How do I let the server disconnect connections if the client has crashed?
Cause at the moment it’s not doing that, even with the default timeout and setKeepAliveTCP.
I do not know how to take this on… I was pretty sure KryoNet did this for us.
it’s not really possible due to how tcp works.
but it’s easy to detect if server is sending data: SocketChannel.write(buffer) may return -1 or a IOException which indicates a broken client connection.
Doesn’t a kryonet server ping to all clients when setkeepalive and timeout is used?
My server doesn’t call the disconnected function of the listener when a client has crashed.
the server pings the client, the client will still answer as long he didn’t lockup too, since the kryonet Server/Client is updated on a different thread (if you call client.start();).
You could implement your own keepalive-system that asks if the application is still successfully running instead of hoping that the tcp-connection goes down with the client application.
How do I detect if the LibGDX application is still running?
Send a packet to the client.
Client-listener receives packet and sets a boolean variable “keepalive-received” to true.
Client checks in the main loop if “keepalive-received” is true.
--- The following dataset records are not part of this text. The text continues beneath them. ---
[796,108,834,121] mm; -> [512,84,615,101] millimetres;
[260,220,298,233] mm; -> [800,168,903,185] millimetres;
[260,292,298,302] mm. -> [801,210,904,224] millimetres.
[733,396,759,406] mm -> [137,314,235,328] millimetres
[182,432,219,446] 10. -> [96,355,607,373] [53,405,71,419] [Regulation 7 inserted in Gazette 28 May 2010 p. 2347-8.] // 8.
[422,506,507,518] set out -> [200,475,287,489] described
If it is true he sends back an answer.
The server either kicks or keeps the client depending on the clients response-time
(>5 seconds => Disconnect!).
void update(float millis) {
... Game Logic ...
if(keepalive-received == true) {
send Answer to Server via tcp
keepalive-received = false;
}
... Game Logic ...
}
How do YOU notice the LibGDX app is hanging? :
Hhhm I was thinking of something different.
I was looking for a boolean or something that would tell me that LWJGL thread stopped working. I would then call kryonet´s stop and close methods.
ah, maybe something like :
try
{
loop();
}
finally
{
kryo.dispose();
}
The LWJGL client thread would stop because :
- You stopped it programatically
- An exception was thrown on the thread and you caught it in a try / catch
- An exception was thrown on the thread and was not caught anywhere, but you were clever and had an uncaught exception handler which caught it as a last resort.
In all these cases you know when they happen and can call the resultant kryo.dispose() method.
I surrounded the loop with a try and catch clause and closed the connection when an exception has been thrown.